- _ASSIGNMENT_:
Would you return each entry exactly as written, omitting any pictures?

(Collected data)
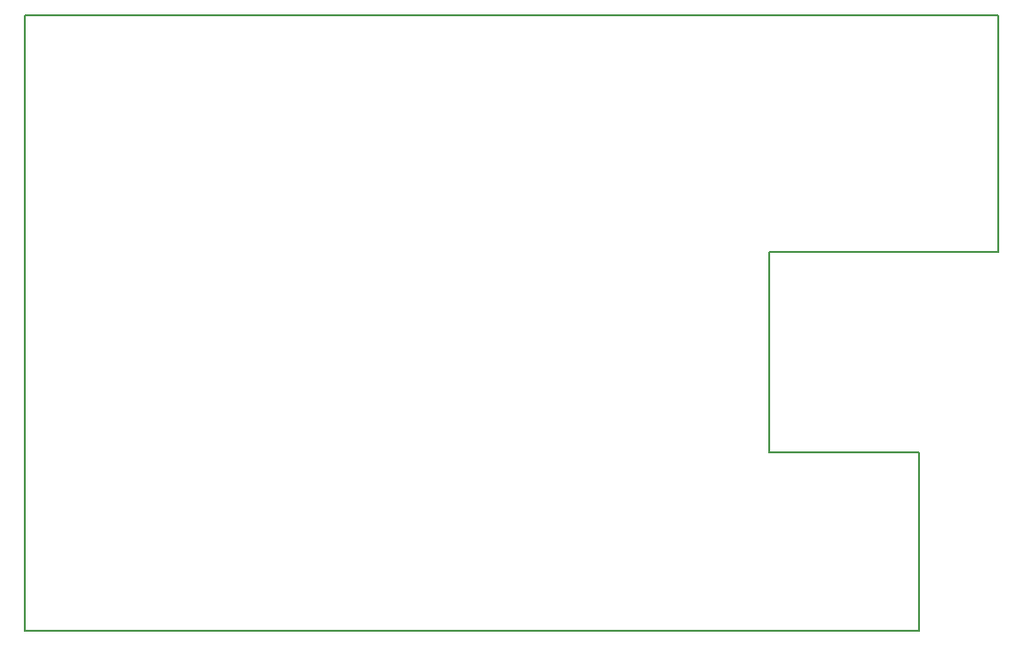
<source format=gbr>
G04 #@! TF.FileFunction,Profile,NP*
%FSLAX46Y46*%
G04 Gerber Fmt 4.6, Leading zero omitted, Abs format (unit mm)*
G04 Created by KiCad (PCBNEW 4.0.4+e1-6308~48~ubuntu15.10.1-stable) date Wed Sep 13 16:31:06 2017*
%MOMM*%
%LPD*%
G01*
G04 APERTURE LIST*
%ADD10C,0.100000*%
%ADD11C,0.150000*%
G04 APERTURE END LIST*
D10*
D11*
X171373800Y-98653600D02*
X171399200Y-98653600D01*
X171373800Y-116433600D02*
X171373800Y-98653600D01*
X184670700Y-116433600D02*
X171373800Y-116433600D01*
X184670700Y-132283200D02*
X184670700Y-116433600D01*
X105346500Y-132283200D02*
X184670700Y-132283200D01*
X105346500Y-77711300D02*
X105346500Y-132283200D01*
X191693800Y-77711300D02*
X105346500Y-77711300D01*
X191693800Y-98666300D02*
X191693800Y-77711300D01*
X171399200Y-98666300D02*
X191693800Y-98666300D01*
M02*

</source>
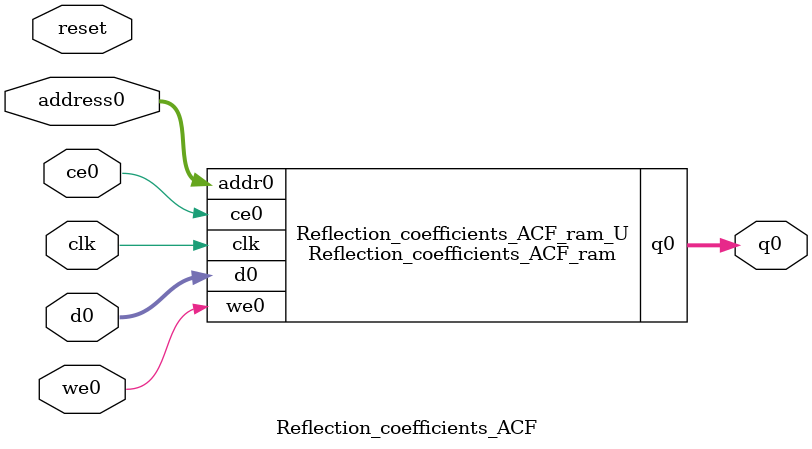
<source format=v>

`timescale 1 ns / 1 ps
module Reflection_coefficients_ACF_ram (addr0, ce0, d0, we0, q0,  clk);

parameter DWIDTH = 16;
parameter AWIDTH = 4;
parameter MEM_SIZE = 9;

input[AWIDTH-1:0] addr0;
input ce0;
input[DWIDTH-1:0] d0;
input we0;
output reg[DWIDTH-1:0] q0;
input clk;

(* ram_style = "distributed" *)reg [DWIDTH-1:0] ram[MEM_SIZE-1:0];




always @(posedge clk)  
begin 
    if (ce0) 
    begin
        if (we0) 
        begin 
            ram[addr0] <= d0; 
            q0 <= d0;
        end 
        else 
            q0 <= ram[addr0];
    end
end


endmodule


`timescale 1 ns / 1 ps
module Reflection_coefficients_ACF(
    reset,
    clk,
    address0,
    ce0,
    we0,
    d0,
    q0);

parameter DataWidth = 32'd16;
parameter AddressRange = 32'd9;
parameter AddressWidth = 32'd4;
input reset;
input clk;
input[AddressWidth - 1:0] address0;
input ce0;
input we0;
input[DataWidth - 1:0] d0;
output[DataWidth - 1:0] q0;



Reflection_coefficients_ACF_ram Reflection_coefficients_ACF_ram_U(
    .clk( clk ),
    .addr0( address0 ),
    .ce0( ce0 ),
    .d0( d0 ),
    .we0( we0 ),
    .q0( q0 ));

endmodule


</source>
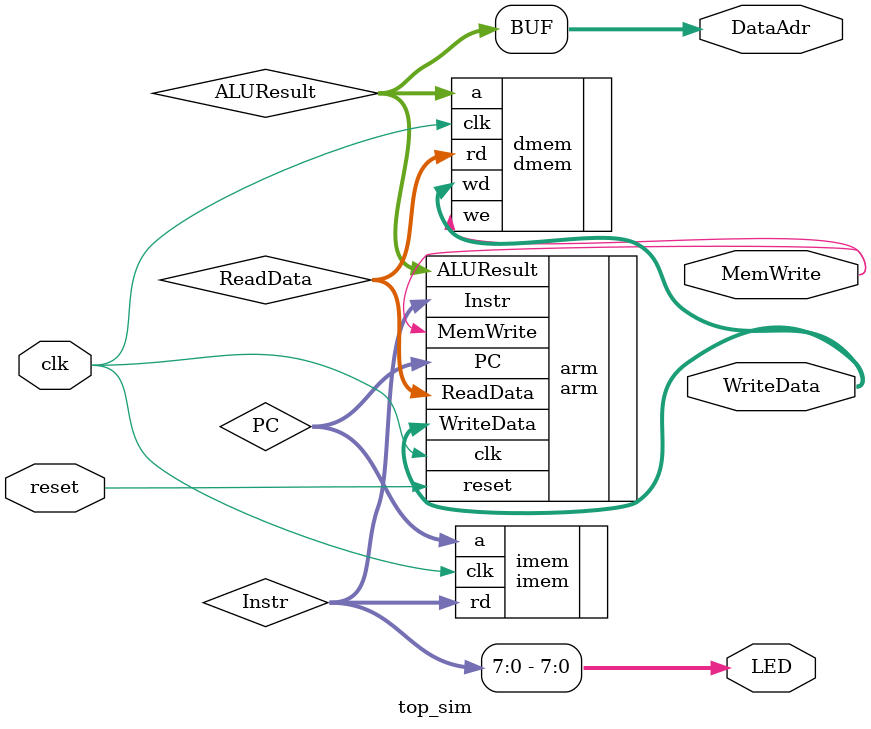
<source format=sv>
`timescale 1ps / 1ps


module top_sim (
  input  logic        clk,
  input  logic        reset,
  output logic [31:0] WriteData,
  output logic [31:0] DataAdr,
  output logic        MemWrite,
  output logic [7:0]  LED
);

  logic [31:0] PC, Instr, ReadData, ALUResult;

  // =====================================================
  // PROCESADOR ARM
  // =====================================================
  arm arm (
    .clk(clk),
    .reset(reset),
    .PC(PC),
    .Instr(Instr),
    .MemWrite(MemWrite),
    .ALUResult(ALUResult),
    .WriteData(WriteData),
    .ReadData(ReadData)
  );

  // =====================================================
  // MEMORIA DE INSTRUCCIONES (ROM)
  // =====================================================
  imem imem (
    .clk(clk),
    .a(PC),
    .rd(Instr)
  );

  // =====================================================
  // MEMORIA DE DATOS (RAM)
  // =====================================================
  dmem dmem (
    .clk(clk),
    .we(MemWrite),
    .a(ALUResult),
    .wd(WriteData),
    .rd(ReadData)
  );

  // =====================================================
  // SALIDAS
  // =====================================================
  assign DataAdr = ALUResult;
  assign LED = Instr[7:0];

endmodule
</source>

- _PROBLEM SOLUTION_:
<source format=gbr>
G04 #@! TF.FileFunction,Profile,NP*
%FSLAX46Y46*%
G04 Gerber Fmt 4.6, Leading zero omitted, Abs format (unit mm)*
G04 Created by KiCad (PCBNEW 4.0.4+e1-6308~48~ubuntu15.10.1-stable) date Wed Sep 13 16:31:06 2017*
%MOMM*%
%LPD*%
G01*
G04 APERTURE LIST*
%ADD10C,0.100000*%
%ADD11C,0.150000*%
G04 APERTURE END LIST*
D10*
D11*
X171373800Y-98653600D02*
X171399200Y-98653600D01*
X171373800Y-116433600D02*
X171373800Y-98653600D01*
X184670700Y-116433600D02*
X171373800Y-116433600D01*
X184670700Y-132283200D02*
X184670700Y-116433600D01*
X105346500Y-132283200D02*
X184670700Y-132283200D01*
X105346500Y-77711300D02*
X105346500Y-132283200D01*
X191693800Y-77711300D02*
X105346500Y-77711300D01*
X191693800Y-98666300D02*
X191693800Y-77711300D01*
X171399200Y-98666300D02*
X191693800Y-98666300D01*
M02*

</source>
<source format=v>

`timescale 1 ns / 1 ps
module Reflection_coefficients_ACF_ram (addr0, ce0, d0, we0, q0,  clk);

parameter DWIDTH = 16;
parameter AWIDTH = 4;
parameter MEM_SIZE = 9;

input[AWIDTH-1:0] addr0;
input ce0;
input[DWIDTH-1:0] d0;
input we0;
output reg[DWIDTH-1:0] q0;
input clk;

(* ram_style = "distributed" *)reg [DWIDTH-1:0] ram[MEM_SIZE-1:0];




always @(posedge clk)  
begin 
    if (ce0) 
    begin
        if (we0) 
        begin 
            ram[addr0] <= d0; 
            q0 <= d0;
        end 
        else 
            q0 <= ram[addr0];
    end
end


endmodule


`timescale 1 ns / 1 ps
module Reflection_coefficients_ACF(
    reset,
    clk,
    address0,
    ce0,
    we0,
    d0,
    q0);

parameter DataWidth = 32'd16;
parameter AddressRange = 32'd9;
parameter AddressWidth = 32'd4;
input reset;
input clk;
input[AddressWidth - 1:0] address0;
input ce0;
input we0;
input[DataWidth - 1:0] d0;
output[DataWidth - 1:0] q0;



Reflection_coefficients_ACF_ram Reflection_coefficients_ACF_ram_U(
    .clk( clk ),
    .addr0( address0 ),
    .ce0( ce0 ),
    .d0( d0 ),
    .we0( we0 ),
    .q0( q0 ));

endmodule


</source>
<source format=sv>
`timescale 1ps / 1ps


module top_sim (
  input  logic        clk,
  input  logic        reset,
  output logic [31:0] WriteData,
  output logic [31:0] DataAdr,
  output logic        MemWrite,
  output logic [7:0]  LED
);

  logic [31:0] PC, Instr, ReadData, ALUResult;

  // =====================================================
  // PROCESADOR ARM
  // =====================================================
  arm arm (
    .clk(clk),
    .reset(reset),
    .PC(PC),
    .Instr(Instr),
    .MemWrite(MemWrite),
    .ALUResult(ALUResult),
    .WriteData(WriteData),
    .ReadData(ReadData)
  );

  // =====================================================
  // MEMORIA DE INSTRUCCIONES (ROM)
  // =====================================================
  imem imem (
    .clk(clk),
    .a(PC),
    .rd(Instr)
  );

  // =====================================================
  // MEMORIA DE DATOS (RAM)
  // =====================================================
  dmem dmem (
    .clk(clk),
    .we(MemWrite),
    .a(ALUResult),
    .wd(WriteData),
    .rd(ReadData)
  );

  // =====================================================
  // SALIDAS
  // =====================================================
  assign DataAdr = ALUResult;
  assign LED = Instr[7:0];

endmodule
</source>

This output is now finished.